Because idioms of distress often reflect the social imbalances between the powerful/dominating and the powerless/dominated (Rechtman 2006), incorporating local illness nosologies and healing systems within mental health interventions can potentially empower those who have long faced stigma and disenfranchisement within their societies. By increasing clinicians’ and lay health workers’ ability to recognize and provide support for psychosocial suffering, the country’s capacity to provide much-needed mental health services will begin to grow. Utilizing the concept of reflechi twòp may serve as a meaningful tool for healthcare workers and health educators, particularly at the community level, to prompt faster recognition, referral, and intervention to prevent or alleviate long-term psychosocial suffering.

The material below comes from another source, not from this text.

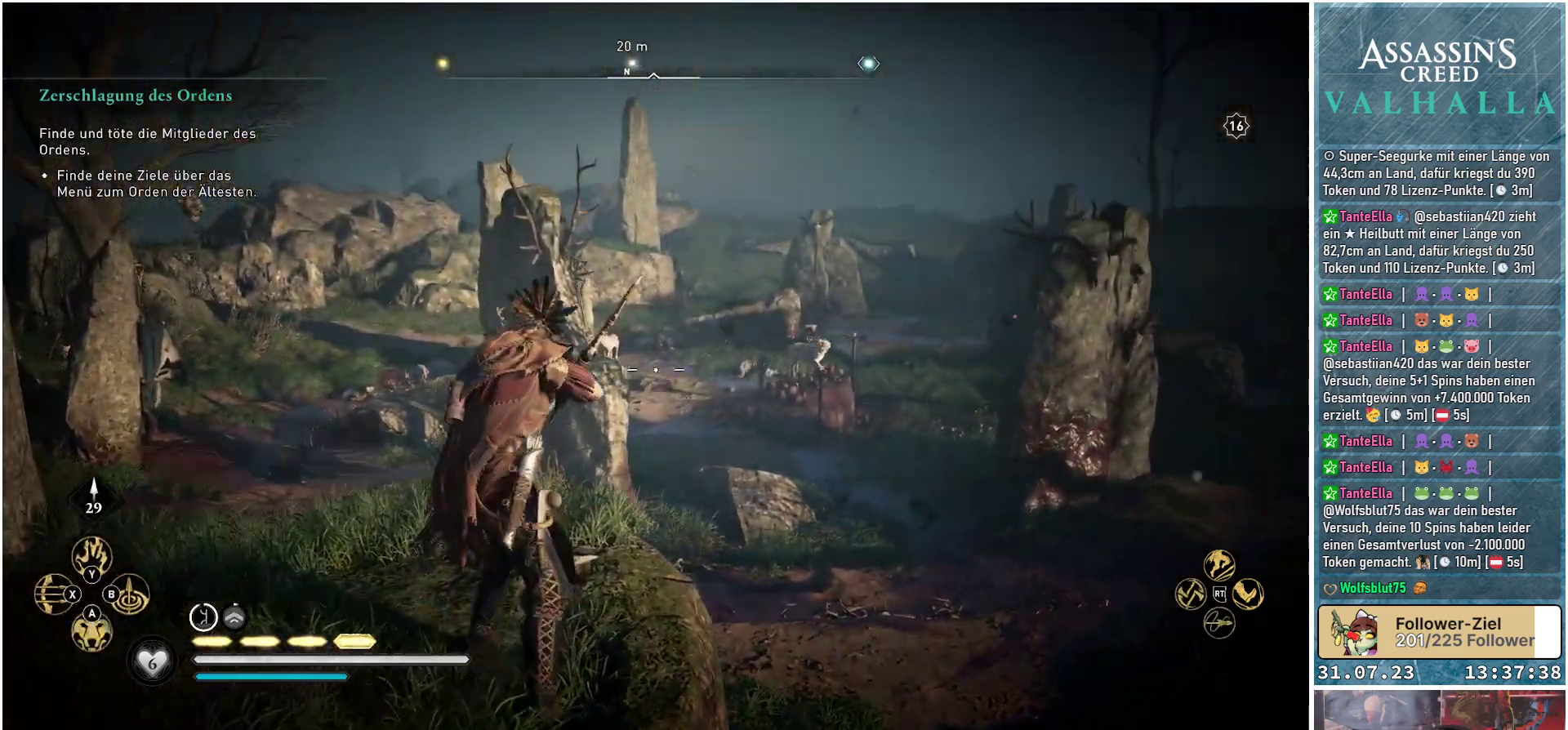
{"buttons": ["L2", "R2"], "left_stick": "center", "right_stick": "right", "events": []}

The provision of reliable mental health services in rural Haiti remains an issue of great concern that has yet to be addressed. However, due to the chronic structural factors that continue to trigger experiences of “thinking too much” and other expressions of distress, therapeutic interventions alone will likely fail to improve the burden of mental illness. Such root causes demand larger economic, social, and political responses beyond simply the provision of appropriate mental health services. Fundamentally, the need to address broader structural factors has been advocated as the ultimate solution for “thinking too much” (Hinton and Earnest 2010; Mains 2011; Okello and Ekblad 2006; Yarris 2011).

Limitations

As this paper represents a first report of this cultural syndrome in Haiti, more work is required before any recommendations are ready for implementation. First, although we were interested in idioms of distress generally, our data collection did not aim specifically to elicit information about “thinking too much.” A more rigorous elicitation process might have yielded additional insight, for example regarding whether “thinking too much” can lead to death or suicidal ideation. Future research would benefit from closer examination of nuances among the terms used to describe “thinking too much.” Second, the research team members were not fluent Kreyòl speakers, and use of a translator might have led to miscommunication that could have been avoided otherwise. Third, idioms such as “thinking too much” likely have regional variations, so these findings cannot be assumed to apply in other settings within Haiti. Although it represents a strong communicative tool, practitioners and researchers in Haiti may encounter varied interpretations. Finally, only one-quarter of our survey sample indicated no experience of reflechi twòp, with roughly half of respondents indicating that they had experienced it “a lot” or “all the time” over the past 2 weeks. Further research is thus needed to understand degrees of severity and identification of those most in need of psychosocial support, including development of a screening tool with optimal sensitivity and specificity.

Conclusion

Reflechi twòp (thinking too much) is a Kreyòl idiom associated with a cultural syndrome in the Central Plateau of Haiti. The syndrome is characterized by rumination, isolation, and trouble sleeping, among other symptoms. The relation between reflechi twòp and fou (psychosis) is an area that deserves further study. It may be, as our findings suggest, that reflechi twòp is associated with fou; however, the direction and mechanisms of this association warrant further study. Reflechi twòp in Haiti has strong overlap with “thinking too much” conditions described in many other regions of the world, including Africa, Asia, and Central and South America. The strong overlap with both depression and anxiety symptoms suggests that “thinking too much” in Haiti parallels a general category of neurotic illness as has been suggested regarding “thinking too much” conditions in other cultural groups. Through understanding the concept of “thinking too much,” mental health providers and other clinicians can better address patients’ needs, as well as identify potential avenues for intervention aimed at prevention and treatment employing existing community resources.